My focus on the characters was an interesting reversal: while many writers I've spoken with (though by no means all) identify themselves as either a plot writer or a character writer, I've always been an avowed setting writer. A compulsive worldbuilder. I started drawing maps shortly after reading The Chronicles of Narnia in the second grade - my middle school notebooks are riddled with them. I love flags, I love cultures, I especially love languages (as anyone who's seen my class schedule can attest) and there's no greater intellectual joy than creating a world that is complete unto itself, with its conceits and dysfunctions providing and enhancing any conflict, any story I could place there.

This time, now that I'm thinking about it, I guess the setting did come first, or a very (dimensions-wise) small part of it: the Gray Tower, the site of the execution of traitors, my analog to London's Tower Green. (I can admit this.) For most of 2006, I planned to write my second NaNo about a young captain of the royal guard who would be forced to execute her two best lieutenants and best friends. (I was a morbid twelve-year-old. Sue me.)
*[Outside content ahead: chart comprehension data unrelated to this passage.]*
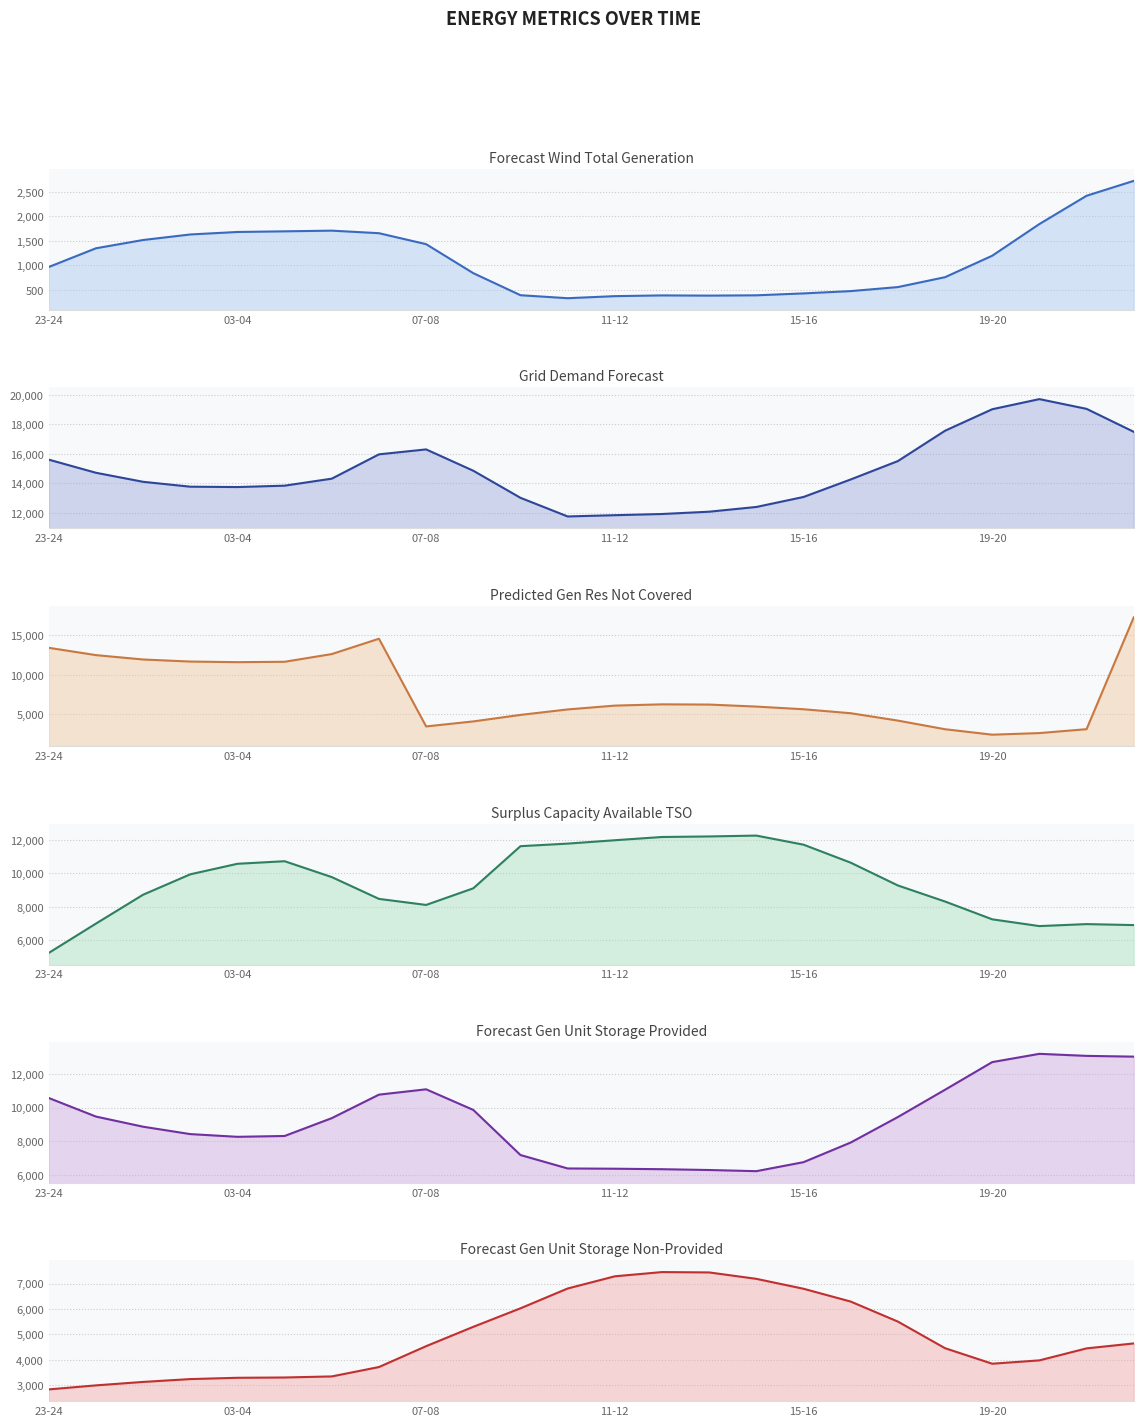

At which category is the sum across all series the highest?

23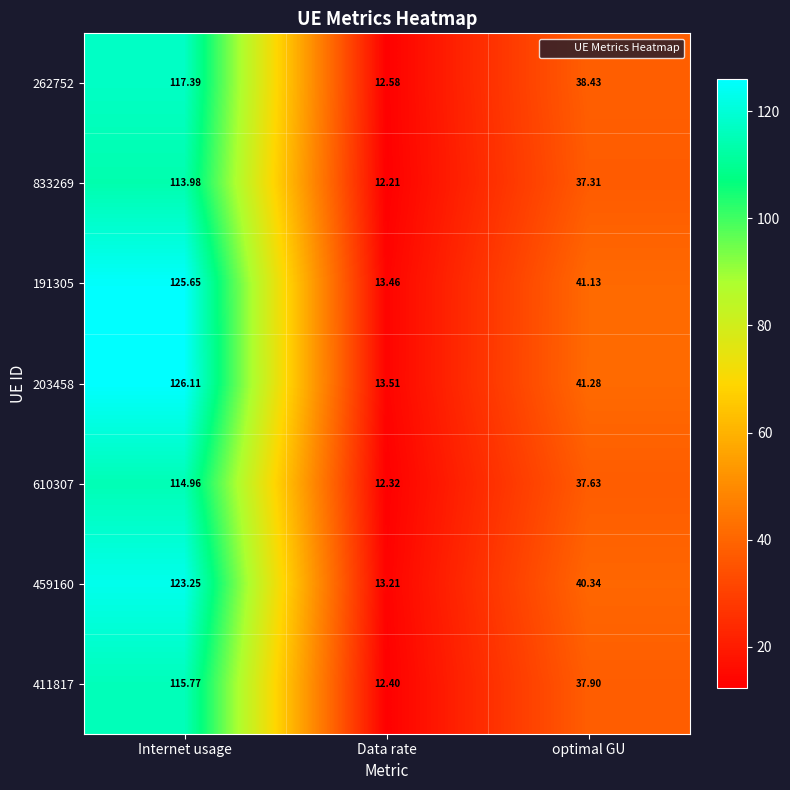

Where is 203458 nearest to the value 69?

optimal GU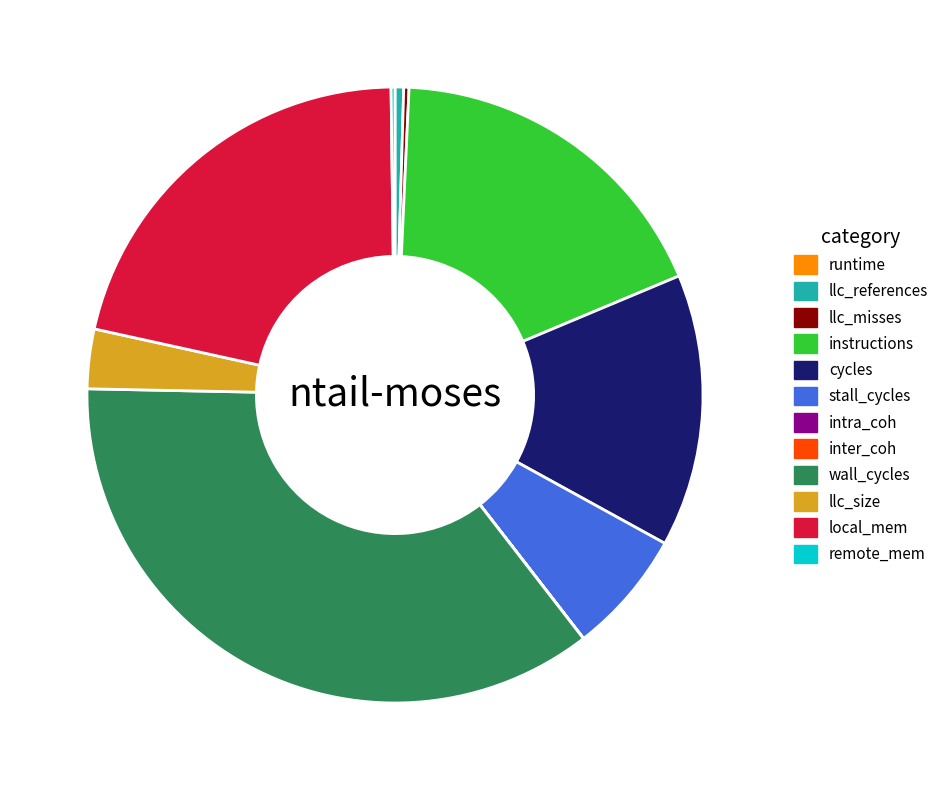

The stall_cycles slice represents 7% of the pie. True or false?

True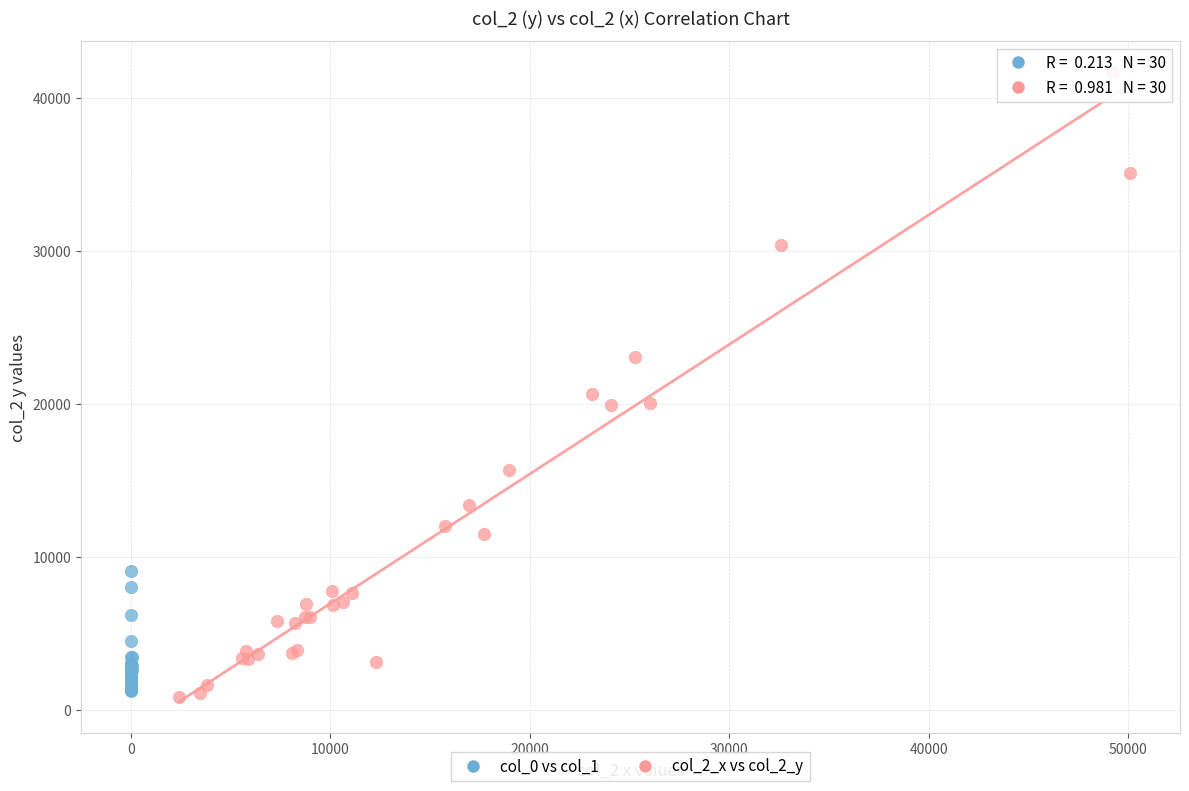

Which series contains the highest Y value?

col_2_x vs col_2_y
The captain's name, from the first time I pictured her, was Marsa. I didn't look into it, didn't run searches on word elements like I do now that I've discovered BehindTheName.com. I just knew that it was her name, that it fit.

Marsa. My duty-bound militant guard captain.

Mars. Roman god of war.

I put this together in December (2009) and it blew my mind. I'd read mythology before, so I'm sure I was very, very subconsciously thinking it when creating this character, but it still surprised me, this accidentally perfect name.

That's not the only example. My main character this year popped up in a scenelet I wrote on the bus last May, and that morning in first period I asked for a female name at random. A good friend said, equally at random, "Claire." I decided I liked it, stuck it on, and didn't think much more about it until October came and I was putting together a plan for my story. Claire's clarity - her clear vision of problems and solutions, her brightness of outlook - were her defining characteristics. Another perfect name, without any input from me.

Now, several of my names were researched and planned. The deciding factor in naming the bodyguard Alexei was that one of its meanings was "protector"; my wing-technician Ciel was very intentionally named for the sky. Claire's parents were named, in a roundabout way, for the gods of tricks and fire in a couple of different mythologies, and that says a lot about their personalities. I liked names that say something about the character - I think it's my right as a writer to have as much fun as I possibly can with them.

And I do. Names are fun. Great fun.

But they're even more fun when they present themselves to me whole-cloth, hiding their true importance until I stumble across it.

Names. Reason number #23 I love writing.